Time for tough-on-crime lawmakers to pay the piper

The chickens hatched during the General Assembly's crime-fighting spree of the 1990s have come home to roost. If you listen closely, you can hear them calling "cheap, cheap, cheap."

Back when lawmakers were adopting mandatory minimum sentences, the state was running annual budget surpluses of hundreds of millions of dollars. That made it easy to ignore warnings about the eventual fiscal consequences of their decisions.

Now, in the cash-strapped 2000s, the dire predictions have started to come true. Remember last year's embarrassment of Delaware's chief justice begging for more operating money for the state's vaunted court system? It seems like a quaint oversight compared with conditions that erupted in the last few days.

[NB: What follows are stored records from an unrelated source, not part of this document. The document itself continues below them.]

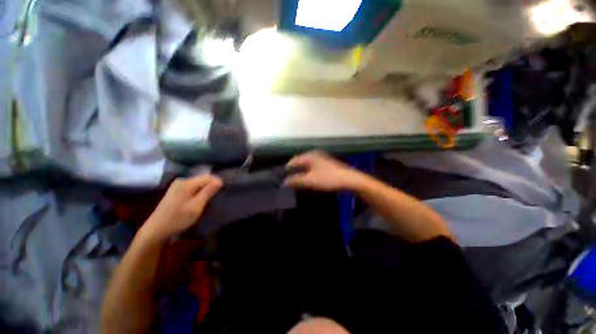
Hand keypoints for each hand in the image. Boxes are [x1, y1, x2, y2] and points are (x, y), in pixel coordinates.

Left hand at [140, 175, 222, 243]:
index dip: (217, 183)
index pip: (208, 177)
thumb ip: (208, 192)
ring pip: (198, 184)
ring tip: (208, 202)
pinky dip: (198, 194)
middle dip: (211, 187)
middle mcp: (182, 181)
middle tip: (215, 199)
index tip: (221, 194)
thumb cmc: (177, 219)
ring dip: (205, 191)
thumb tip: (220, 180)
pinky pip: (193, 188)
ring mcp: (177, 186)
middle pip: (203, 179)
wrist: (155, 231)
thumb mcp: (196, 206)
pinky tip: (198, 202)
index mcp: (186, 183)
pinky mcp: (176, 192)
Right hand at [284, 151, 361, 190]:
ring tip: (298, 178)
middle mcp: (314, 154)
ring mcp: (322, 158)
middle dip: (294, 168)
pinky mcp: (327, 163)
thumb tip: (284, 182)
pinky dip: (309, 170)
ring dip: (301, 170)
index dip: (288, 168)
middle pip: (300, 160)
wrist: (348, 179)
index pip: (294, 160)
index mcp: (309, 156)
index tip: (283, 176)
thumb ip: (296, 180)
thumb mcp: (310, 180)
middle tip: (290, 177)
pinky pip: (313, 165)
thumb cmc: (327, 178)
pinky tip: (310, 176)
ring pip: (307, 163)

The epidemic of "blue flu" running through the Wilmington Police Department has its roots in the city's precarious financial condition. The union has gone three years without a new contract, but the state seems minimally concerned. Mayor Jim Baker can't even accept New Castle County's offer of $10 million for raises because they'd be unsustainable once that money ran out.

Even worse was Monday's incident at Delaware Correctional Center near Smyrna, in which a female counselor was assaulted and taken hostage before her attacker was killed. Allan J. Deal, the head of the state prison guards' union, is laying blame on lawmakers who have failed for years to deal with staffing shortages in the corrections system.

Delaware's 2,500-bed prison expansion, completed in 2002, worsened an existing problem - the state's pay scale is lower than any surrounding state's, making it difficult to retain experienced guards. Chronic short-staffing has led to widespread use of mandatory overtime, adding to the stress of an already grueling job.

As a result, the union said, 79 correction officers quit during the first four months of 2004.

Prison officials and the governor's office are trying to downplay any role short-staffing might have played in the incident. Corrections chief Stan Taylor said "staffing was not an issue," because the unit where the attack took place was "only" one officer short.

That won't wash. If the unit could do without one officer, the staffing level would long ago have been reduced. The response itself indicates that officials have become so accustomed to the situation they no longer recognize it as a problem.

Deal, naturally, has had few kind words for the lawmakers whose stinginess has made the job so much harder for his union's members. While he pleaded in vain for higher pay, some of the General Assembly's toughest-talking crime fighters instead spent their political capital lobbying for $100 million in tax cuts.

As Deal acidly noted to reporters, "You don't have money ... but then you buy a golf course and a marina." Prison guards, meanwhile, had to settle for a hike in hazard pay, with no thought given to spending enough to reduce the hazards.

There is another possible solution to the staffing problems: reduce the number of inmates by undoing some of the mandatory minimum sentencing laws. But that option would require a level of political courage rarely exhibited in Dover - especially by a bunch of legislators who pretend to be roosters but act like hens, clucking their war cry: Cheap, cheap, cheap.